Thursday, February 1, 2007

JRuby enters the home stretch for Rails support

Posted by rick

We’re on the home stretch now, and Rails is getting more and more solid every day. With you all helping, we should be able to finish off the remaining failures, clean up major outstanding JRuby issues, and kick out a pretty sweet “Rails-supporting” JRuby release in the next couple weeks. — Charles Nutter

I’m not a Java guy by any means, but I don’t think anyone disagrees that this is great news. Why? The idea of dynamic languages on the JVM is very appealing, even Ryan Tomayko thinks so.

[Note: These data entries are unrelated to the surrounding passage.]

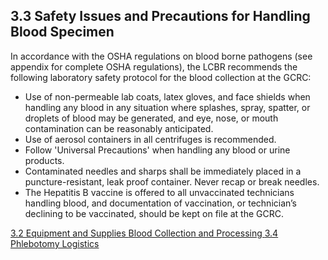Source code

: ## 3.3 Safety Issues and Precautions for Handling Blood Specimen

In accordance with the OSHA regulations on blood borne pathogens (see appendix for complete OSHA regulations), the LCBR recommends the following laboratory safety protocol for the blood collection at the GCRC:

* Use of non-permeable lab coats, latex gloves, and face shields when handling any blood in any situation where splashes, spray, spatter, or droplets of blood may be generated, and eye, nose, or mouth contamination can be reasonably anticipated.
* Use of aerosol containers in all centrifuges is recommended.
* Follow 'Universal Precautions' when handling any blood or urine products.
* Contaminated needles and sharps shall be immediately placed in a puncture-resistant, leak proof container.  Never recap or break needles.
* The Hepatitis B vaccine is offered to all unvaccinated technicians handling blood, and documentation of vaccination, or technician’s declining to be vaccinated, should be kept on file at the GCRC.


<div class="center">
<div class="btn-group">
  <a href=":pages_path:/manuals/blood-collection-processing/3-02-equipment.md" class="btn btn-default">
    <span class="glyphicon glyphicon-chevron-left"></span>
    3.2 Equipment and Supplies
  </a>

  <a href=":pages_path:/manuals/blood-collection-processing" class="btn btn-default">
    <span class="glyphicon glyphicon-chevron-up"></span>
    Blood Collection and Processing
  </a>

  <a href=":pages_path:/manuals/blood-collection-processing/3-04-01-ppt-id-labels.md" class="btn btn-success">
    3.4 Phlebotomy Logistics
    <span class="glyphicon glyphicon-chevron-right"></span>
  </a>
</div>
</div>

Now, being a recovering C# programmer, I had no idea how to get JRuby installed and running. So, here’s a quick newbie guide for you Mac OSX users. If you have good instructions for other platforms beyond what’s in the JRuby blog, please post or link to them in the comments. Also, be sure to use the proper reporting channels for any bugs you come across: the Rails Trac for Rails bugs, and JRuby’s JIRA for JRuby issues.

  • First, you need java. Luckily, it happens to ship with Tiger. “java -version” tells me I have v1.5.0_06. Awesome.
  • I actually set this up over the weekend, and used ‘ant test’ to build and test JRuby. This required me to install JUnit to proceed. I just created a directory to act as my CLASSPATH, and threw junit-4.1.jar in there.
  • Set up a few environment variables (see below for the list).
  • Add /path/to/jruby/bin to your PATH.

export CLASSPATH=/path/to/junit-4.1.jar
export JRUBY_HOME=/path/to/jruby
export JAVA_HOME=/System/Library/Frameworks/JavaVM.framework/Home
export JRUBY_SHELL=/bin/zsh

After this was done, I was able to run jruby or jirb directly. Depending on where you add the jruby/bin path, you may or may not be using the JRuby gem script or not. Use ‘which gem’ to check.

There you go, you should be all ready to help the JRuby folks out.